# Компьютерные технологии > В помощь системному администратору >  Как организовать простую смену сетевых настроек?

## Serji

Есть несколько машин (ноутбуков) необходимо обеспечить их нормальную работу в сетях с разными настройками. Знаю, что есть софтина для быстрой смены настроек, но не знаю что именно.

----------


## kgsv

Mobile Net Switch

----------


## pol

Сетевое окружение\Свойства\Подключ  ение\Свойства\tcpip\

Ставим авоматические настройки, появляется вкладка "дополнительная конфигурация"  а вот там вбиваем ip формата своей домашней сети...

Таким образом

Пр подключении в другую сеть, если в ней есть dhcp то машинка получит автоматом, если нет воспользуется теми сетевыми настройками что лежат в "Дополнительная конфигурация."

----------


## Zhainbay

можно написать им несколько батников
route -p add 192.168.0.50 mask 255.255.255.0 192.168.0.1
вот.

----------


## sholast

> Сетевое окружение\Свойства\Подключ  ение\Свойства\tcpip\
> 
> Ставим авоматические настройки, появляется вкладка "дополнительная конфигурация"  а вот там вбиваем ip формата своей домашней сети...
> 
> Таким образом
> 
> Пр подключении в другую сеть, если в ней есть dhcp то машинка получит автоматом, если нет воспользуется теми сетевыми настройками что лежат в "Дополнительная конфигурация."


долго...
Если ХП то лучше приведенной выше программой
В висте такая возможность встроенна по умолчанию

----------


## PortAlex

> Сетевое окружение\Свойства\Подключ  ение\Свойства\tcpip\
> 
> Ставим авоматические настройки, появляется вкладка "дополнительная конфигурация" а вот там вбиваем ip формата своей домашней сети...
> 
> Таким образом
> 
> Пр подключении в другую сеть, если в ней есть dhcp то машинка получит автоматом, если нет воспользуется теми сетевыми настройками что лежат в "Дополнительная конфигурация."


А при использовании Proxy?

----------


## johnsm123

а по моему ХР уже поддерживает несколько адресов (ИП) и подсетей одновременно на одной сетевой карте, в тех же настройках tcp можно указать какие есть сети и какие там проксики, а винда сама будет определять какие настройки ей использовать *Скрытый текст*

----------


## serg1180

Netsetman, все на русском.
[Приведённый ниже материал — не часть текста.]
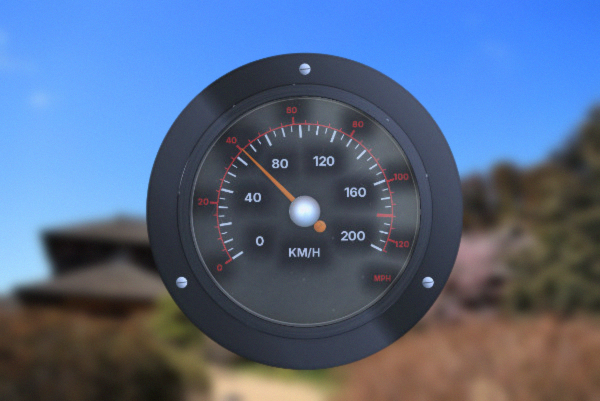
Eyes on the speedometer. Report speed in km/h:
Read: 65 km/h
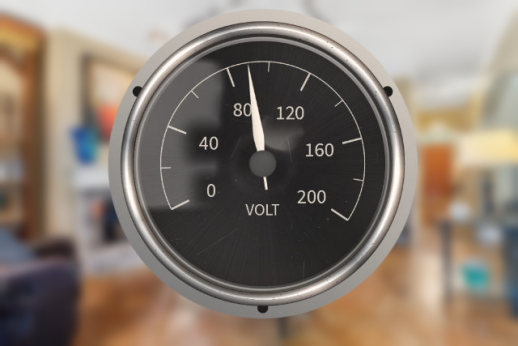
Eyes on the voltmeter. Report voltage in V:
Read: 90 V
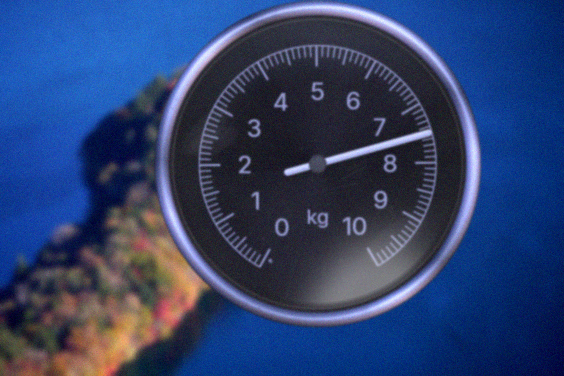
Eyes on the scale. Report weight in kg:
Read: 7.5 kg
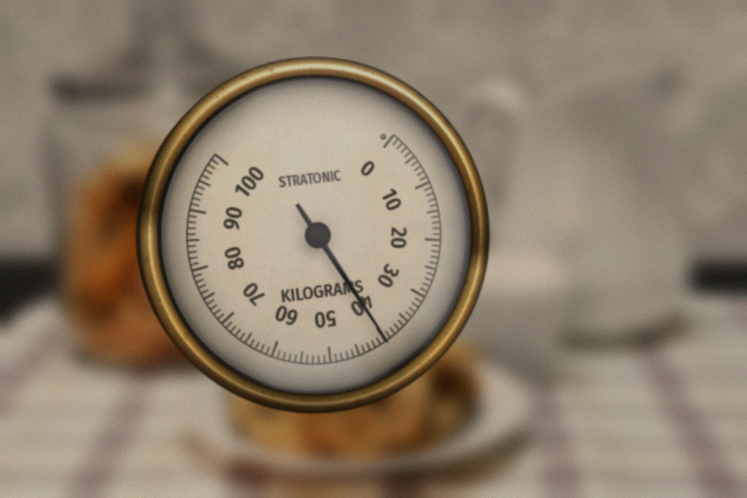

По моему 8 мест расположения компьютеров, для каждого места можно прописать все настройки, начиная с имени и заканчивая принтером. Применяются настройки без перезагрузки. Бесплатна.

----------


## andreysa

> а по моему ХР уже поддерживает несколько адресов (ИП) и подсетей одновременно на одной сетевой карте, в тех же настройках tcp можно указать какие есть сети и какие там проксики, а винда сама будет определять какие настройки ей использовать *Скрытый текст*


И где же такое тамИ Только IP и маску можно альтернативную
Присоединяюсь к serg1180 http://www.netsetman.com самая удобная однако - маленькая, простая, удобная.

----------


## offspirit

свойства TCP/IP -> Дополнительно -> Параметры IP - там и дополнительные IP и шлюзы

----------